• Task directions:
Please repeat, from the entries that follow, the lines from the one containing "wall art: present [297,140,894,936]" through the one containing "fruit: present [108,134,136,158]" exactly, adding nothing.

[Records from a collection]
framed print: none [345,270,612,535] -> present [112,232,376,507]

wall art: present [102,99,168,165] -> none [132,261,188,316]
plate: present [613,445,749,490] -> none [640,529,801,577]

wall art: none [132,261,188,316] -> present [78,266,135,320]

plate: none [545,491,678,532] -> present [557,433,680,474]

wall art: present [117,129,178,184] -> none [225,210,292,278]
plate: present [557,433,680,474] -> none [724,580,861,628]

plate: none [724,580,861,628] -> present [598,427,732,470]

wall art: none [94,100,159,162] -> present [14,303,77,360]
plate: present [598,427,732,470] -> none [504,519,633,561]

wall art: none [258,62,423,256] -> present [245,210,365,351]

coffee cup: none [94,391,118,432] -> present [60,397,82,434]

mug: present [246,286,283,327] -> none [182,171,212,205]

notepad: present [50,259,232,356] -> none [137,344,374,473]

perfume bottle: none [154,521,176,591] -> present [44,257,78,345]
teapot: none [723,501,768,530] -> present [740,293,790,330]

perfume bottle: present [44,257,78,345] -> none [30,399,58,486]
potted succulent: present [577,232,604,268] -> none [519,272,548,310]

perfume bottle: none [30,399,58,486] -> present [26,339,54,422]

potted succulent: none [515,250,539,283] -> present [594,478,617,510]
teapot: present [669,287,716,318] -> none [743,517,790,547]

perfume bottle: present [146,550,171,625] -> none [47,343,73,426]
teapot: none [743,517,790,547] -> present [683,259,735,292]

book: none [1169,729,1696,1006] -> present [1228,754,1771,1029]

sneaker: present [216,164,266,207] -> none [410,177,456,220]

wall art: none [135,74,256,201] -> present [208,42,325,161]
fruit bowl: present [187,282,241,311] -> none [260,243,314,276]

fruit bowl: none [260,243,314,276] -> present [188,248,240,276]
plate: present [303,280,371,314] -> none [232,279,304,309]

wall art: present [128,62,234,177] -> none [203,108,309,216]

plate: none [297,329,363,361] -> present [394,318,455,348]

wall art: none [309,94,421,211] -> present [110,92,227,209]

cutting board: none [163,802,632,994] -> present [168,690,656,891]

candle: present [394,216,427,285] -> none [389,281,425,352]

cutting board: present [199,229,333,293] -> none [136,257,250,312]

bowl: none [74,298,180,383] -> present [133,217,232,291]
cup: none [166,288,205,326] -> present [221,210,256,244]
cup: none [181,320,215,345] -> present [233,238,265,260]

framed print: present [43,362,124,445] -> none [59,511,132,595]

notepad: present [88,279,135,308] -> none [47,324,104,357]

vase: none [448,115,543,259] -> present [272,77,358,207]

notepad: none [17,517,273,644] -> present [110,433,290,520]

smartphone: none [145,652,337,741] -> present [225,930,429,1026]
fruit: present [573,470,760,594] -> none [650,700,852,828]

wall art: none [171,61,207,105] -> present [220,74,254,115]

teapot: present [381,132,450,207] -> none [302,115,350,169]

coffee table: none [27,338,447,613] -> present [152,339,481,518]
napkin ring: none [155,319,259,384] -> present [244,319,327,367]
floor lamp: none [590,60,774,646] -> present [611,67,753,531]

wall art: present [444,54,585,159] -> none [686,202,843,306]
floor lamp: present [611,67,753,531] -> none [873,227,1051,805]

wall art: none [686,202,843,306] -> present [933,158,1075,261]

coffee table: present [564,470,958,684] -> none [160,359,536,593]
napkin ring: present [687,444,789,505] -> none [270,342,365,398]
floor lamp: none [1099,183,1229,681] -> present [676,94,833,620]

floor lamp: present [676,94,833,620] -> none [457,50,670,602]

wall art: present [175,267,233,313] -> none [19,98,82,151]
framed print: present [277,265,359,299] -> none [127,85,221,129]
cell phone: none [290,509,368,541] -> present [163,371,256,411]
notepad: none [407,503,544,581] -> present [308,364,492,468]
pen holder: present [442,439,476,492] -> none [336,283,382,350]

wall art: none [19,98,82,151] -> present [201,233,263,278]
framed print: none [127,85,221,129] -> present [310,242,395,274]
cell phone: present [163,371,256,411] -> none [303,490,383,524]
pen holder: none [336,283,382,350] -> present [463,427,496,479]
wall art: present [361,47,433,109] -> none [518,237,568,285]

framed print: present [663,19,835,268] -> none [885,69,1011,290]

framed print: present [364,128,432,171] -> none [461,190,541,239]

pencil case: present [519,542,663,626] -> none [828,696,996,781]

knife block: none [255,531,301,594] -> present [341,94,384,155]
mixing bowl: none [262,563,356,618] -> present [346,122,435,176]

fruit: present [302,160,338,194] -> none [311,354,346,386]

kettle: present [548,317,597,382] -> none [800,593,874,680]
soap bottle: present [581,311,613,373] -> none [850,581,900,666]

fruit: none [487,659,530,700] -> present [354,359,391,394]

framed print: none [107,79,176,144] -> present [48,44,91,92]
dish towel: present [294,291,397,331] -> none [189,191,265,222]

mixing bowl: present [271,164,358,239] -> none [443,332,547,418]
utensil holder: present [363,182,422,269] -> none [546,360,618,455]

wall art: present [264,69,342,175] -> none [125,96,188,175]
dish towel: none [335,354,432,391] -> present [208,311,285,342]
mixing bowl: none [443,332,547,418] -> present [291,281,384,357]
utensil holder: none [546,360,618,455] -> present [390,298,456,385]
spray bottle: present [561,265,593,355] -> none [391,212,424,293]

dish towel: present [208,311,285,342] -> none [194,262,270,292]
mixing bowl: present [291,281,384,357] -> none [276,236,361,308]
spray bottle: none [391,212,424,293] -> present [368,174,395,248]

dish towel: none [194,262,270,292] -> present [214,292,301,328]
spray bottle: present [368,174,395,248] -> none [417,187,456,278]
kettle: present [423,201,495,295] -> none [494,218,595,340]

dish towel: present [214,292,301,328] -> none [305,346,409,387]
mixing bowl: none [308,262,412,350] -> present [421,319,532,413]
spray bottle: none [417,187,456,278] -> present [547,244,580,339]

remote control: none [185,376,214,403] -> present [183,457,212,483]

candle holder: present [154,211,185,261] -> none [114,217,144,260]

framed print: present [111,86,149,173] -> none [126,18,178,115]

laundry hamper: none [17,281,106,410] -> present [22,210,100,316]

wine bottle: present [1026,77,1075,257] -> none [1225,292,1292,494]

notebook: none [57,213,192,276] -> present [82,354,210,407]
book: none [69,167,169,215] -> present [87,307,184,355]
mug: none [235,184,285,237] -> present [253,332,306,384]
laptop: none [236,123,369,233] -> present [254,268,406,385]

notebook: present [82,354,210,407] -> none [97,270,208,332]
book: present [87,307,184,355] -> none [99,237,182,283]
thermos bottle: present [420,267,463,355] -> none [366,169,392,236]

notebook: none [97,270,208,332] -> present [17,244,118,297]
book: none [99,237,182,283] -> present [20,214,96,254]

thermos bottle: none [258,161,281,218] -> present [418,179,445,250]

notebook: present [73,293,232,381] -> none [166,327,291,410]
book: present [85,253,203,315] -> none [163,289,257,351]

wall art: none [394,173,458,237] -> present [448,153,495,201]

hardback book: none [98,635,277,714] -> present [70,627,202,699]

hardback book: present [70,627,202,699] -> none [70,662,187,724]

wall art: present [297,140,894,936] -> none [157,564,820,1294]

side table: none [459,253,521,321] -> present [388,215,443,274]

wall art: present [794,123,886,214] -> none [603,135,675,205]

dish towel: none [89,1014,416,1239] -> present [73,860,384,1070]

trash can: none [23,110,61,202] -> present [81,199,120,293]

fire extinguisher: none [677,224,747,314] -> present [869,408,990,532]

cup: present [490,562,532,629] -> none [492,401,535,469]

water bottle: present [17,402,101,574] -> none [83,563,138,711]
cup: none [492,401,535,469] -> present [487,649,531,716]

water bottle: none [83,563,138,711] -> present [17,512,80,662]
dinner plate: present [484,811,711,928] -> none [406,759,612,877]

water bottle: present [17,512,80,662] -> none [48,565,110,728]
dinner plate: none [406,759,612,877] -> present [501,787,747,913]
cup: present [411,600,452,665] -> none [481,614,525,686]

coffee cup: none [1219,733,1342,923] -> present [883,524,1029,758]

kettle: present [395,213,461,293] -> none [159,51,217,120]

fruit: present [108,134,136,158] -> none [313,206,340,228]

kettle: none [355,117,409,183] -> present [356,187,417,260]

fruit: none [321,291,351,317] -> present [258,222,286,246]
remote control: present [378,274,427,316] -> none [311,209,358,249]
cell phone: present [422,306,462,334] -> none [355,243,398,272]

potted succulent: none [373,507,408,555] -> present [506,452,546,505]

• Exercise result:
wall art: present [297,140,894,936] -> none [157,564,820,1294]

side table: none [459,253,521,321] -> present [388,215,443,274]

wall art: present [794,123,886,214] -> none [603,135,675,205]

dish towel: none [89,1014,416,1239] -> present [73,860,384,1070]

trash can: none [23,110,61,202] -> present [81,199,120,293]

fire extinguisher: none [677,224,747,314] -> present [869,408,990,532]

cup: present [490,562,532,629] -> none [492,401,535,469]

water bottle: present [17,402,101,574] -> none [83,563,138,711]
cup: none [492,401,535,469] -> present [487,649,531,716]

water bottle: none [83,563,138,711] -> present [17,512,80,662]
dinner plate: present [484,811,711,928] -> none [406,759,612,877]

water bottle: present [17,512,80,662] -> none [48,565,110,728]
dinner plate: none [406,759,612,877] -> present [501,787,747,913]
cup: present [411,600,452,665] -> none [481,614,525,686]

coffee cup: none [1219,733,1342,923] -> present [883,524,1029,758]

kettle: present [395,213,461,293] -> none [159,51,217,120]

fruit: present [108,134,136,158] -> none [313,206,340,228]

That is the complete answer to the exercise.